Es ist der Mann, den sie liebt. Der andere Mann, den sie liebt. Der Mann, der sich so plötzlich in ihr Leben eingebracht hat, dass es wie ein Schock war. Ein Kübel Eiswasser über den Kopf und auch genauso schmerzhaft. Er hat sich so plötzlich wieder in ihr Leben zurückgemeldet, wie er zuvor verschwunden ist. Denn diese Liebe ist noch älter, als die, die sie zu ihrem Partner verbindet. Ihre erste Liebe, die so schmerzhaft aus ihrem Leben verschwand und zurückkehrte mit einer Heftigkeit, die sie nie für möglich erachtet hätte und sie musste sich eingestehen, dass sie es nie verwunden hatte, diese Liebe zu verlieren.

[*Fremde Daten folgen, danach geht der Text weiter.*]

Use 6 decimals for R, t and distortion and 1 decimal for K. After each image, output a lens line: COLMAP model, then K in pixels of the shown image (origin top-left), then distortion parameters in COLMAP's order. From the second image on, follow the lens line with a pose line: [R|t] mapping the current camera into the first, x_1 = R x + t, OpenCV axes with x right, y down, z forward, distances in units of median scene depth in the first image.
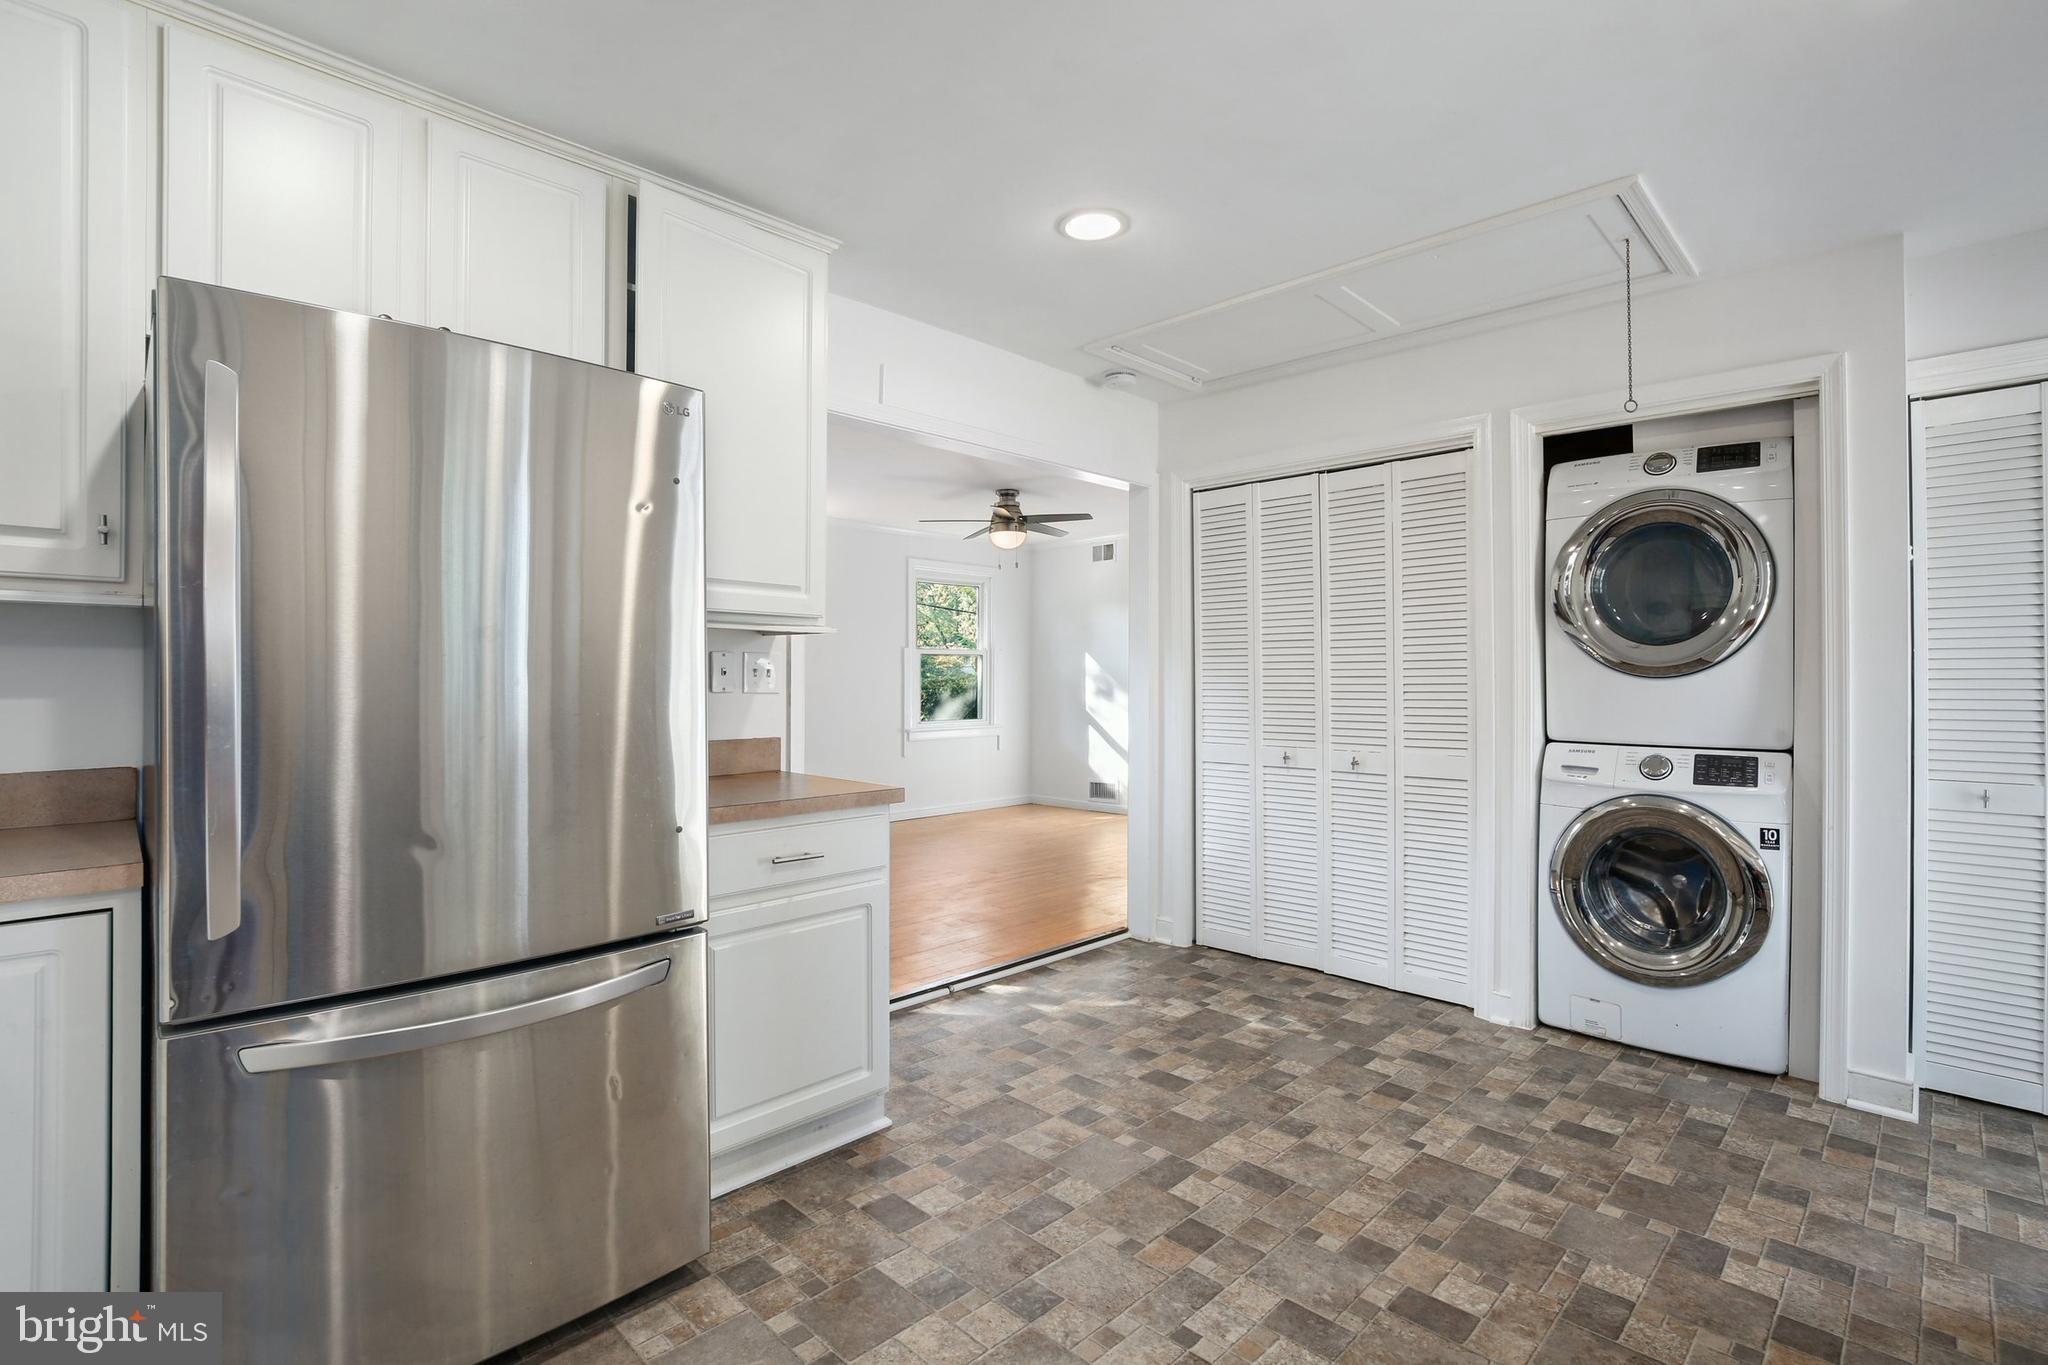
lens RADIAL K [[957.0, 0, 1021.3], [0, 957.0, 681.4], [0, 0, 1]] dist [-0.032503, 0.006731]
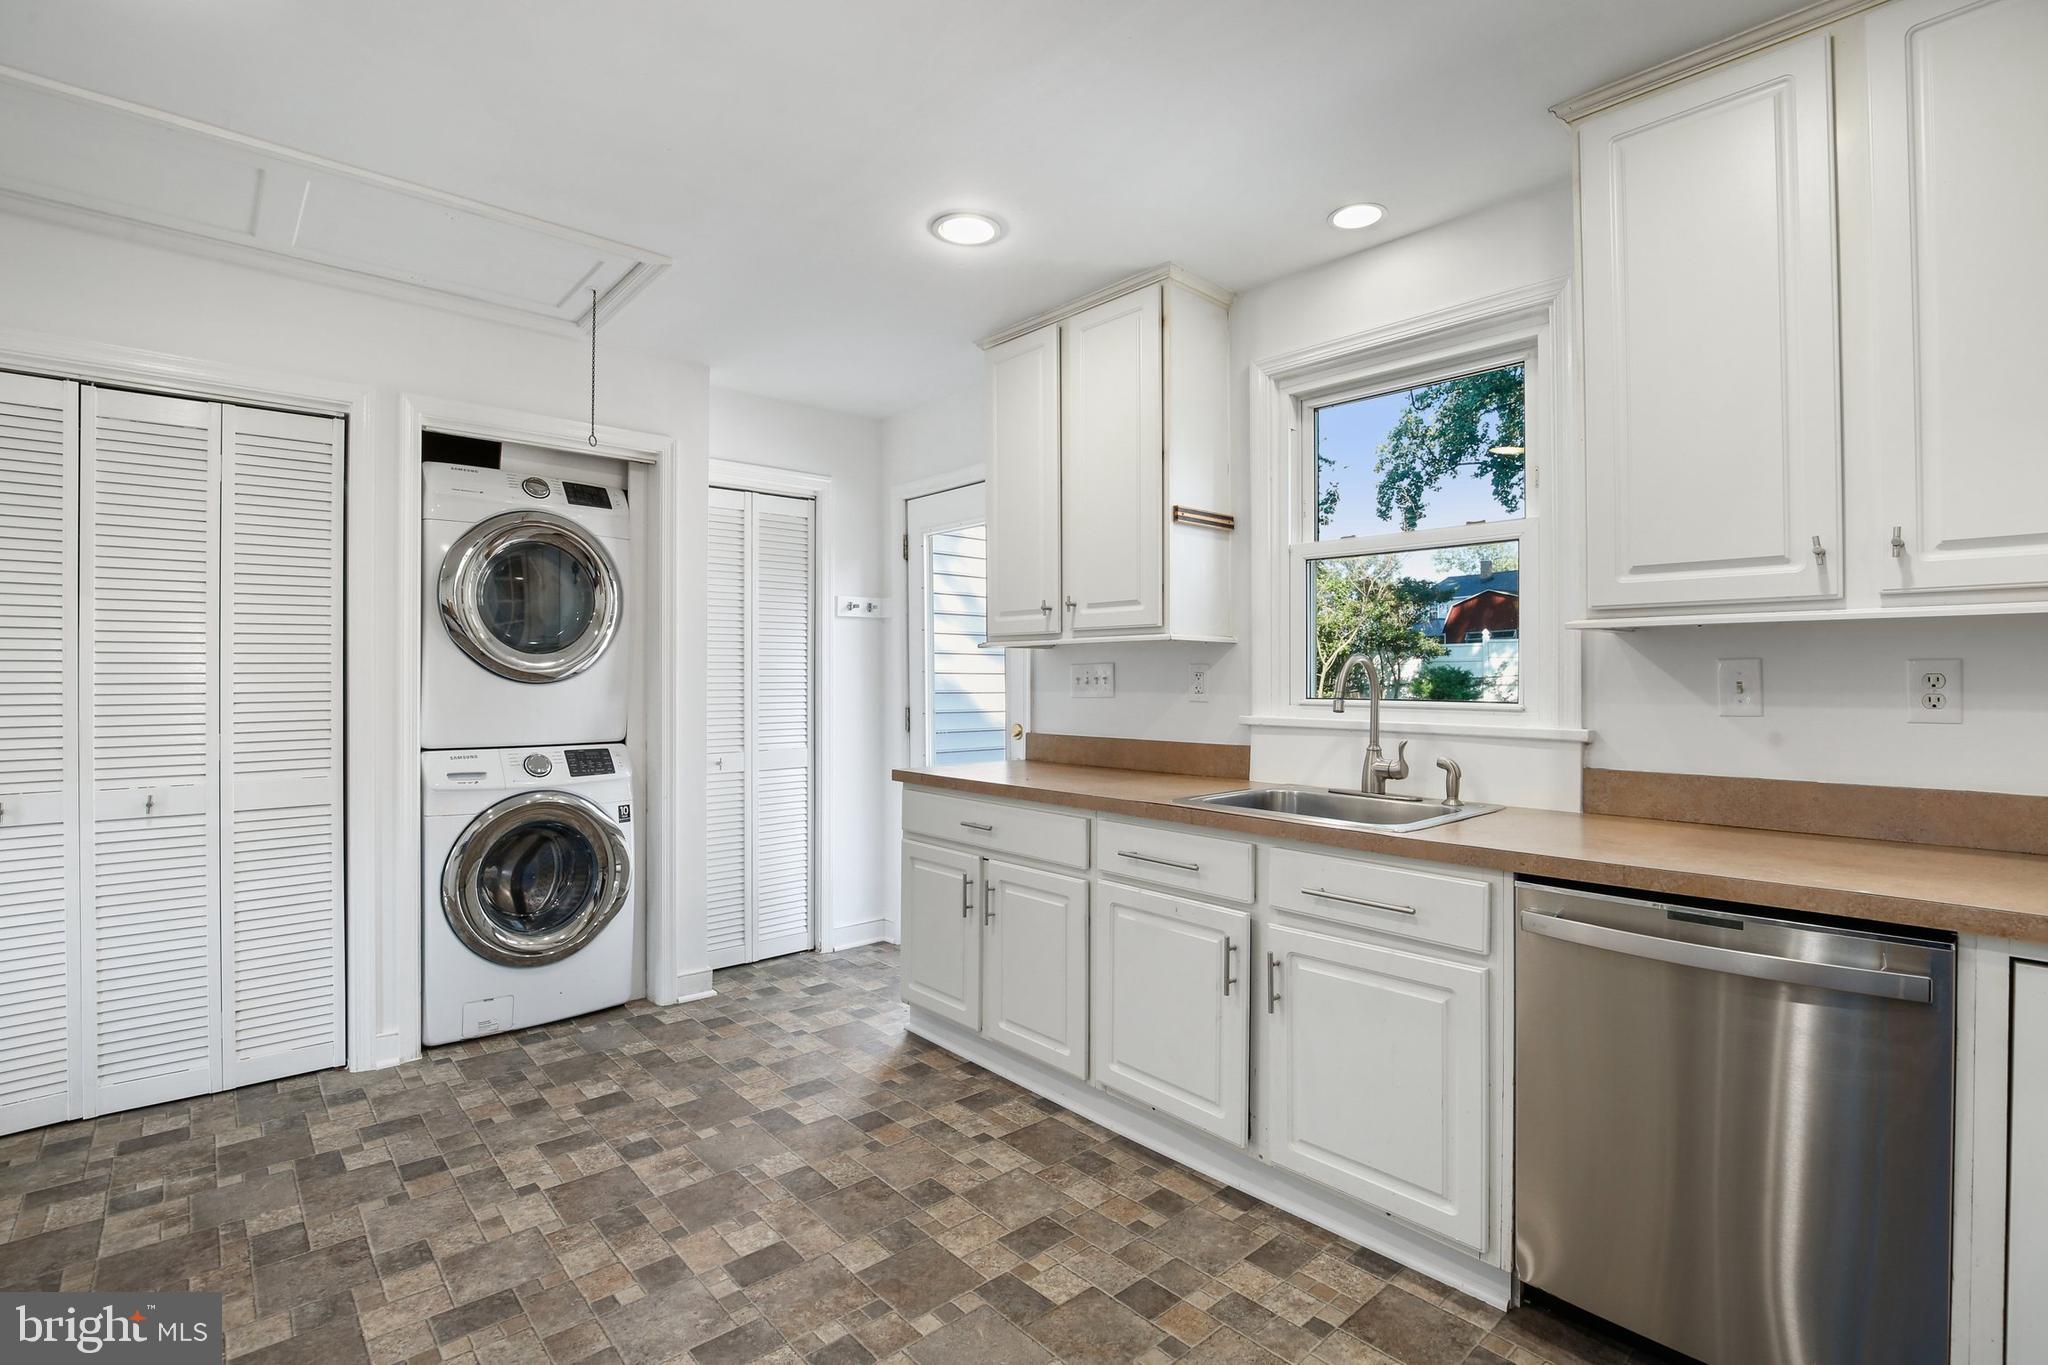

Und dann kam sie so stürmisch wieder, mit diesem Brief bis zu dem sie gedacht hatte, dass sie nie wieder wegen dem Mann solche Schmerzen erleiden muss, wie er ihr einmal zugefügt hatte. Doch sie hatte sich getäuscht, aus purer Liebe hatte er ihr Herz zum zweiten Mal gebrochen. Nur durch einen Brief, den letzten den er ihr schrieb. Ein Liebesgeständnis in dem er ihr alles das sagte, was ihr Freund ihr zuvor gesagt hatte und doch nie so endgültig und zugleich ewig formulieren konnte. Ein Liebesgeständnis, bei dem sie sich immer ersehnt hatte, dass es ihr bewiesen würde. Dieses Liebesgeständnis hatte bewiesen, dass es wahr ist. Das Liebesgeständnis, was sie so ersehnt hatte und zugleich doch niemals wieder erhalten will. Das Liebesgeständnis, das jede Liebe ewig und zunichte macht. Eine einzelne Zeile, die ihr Leben auf den Kopf stellte. „Ich werde dich immer lieben, du bist mein Leben.“ Ein Brief postmortem aus seinem Nachlass.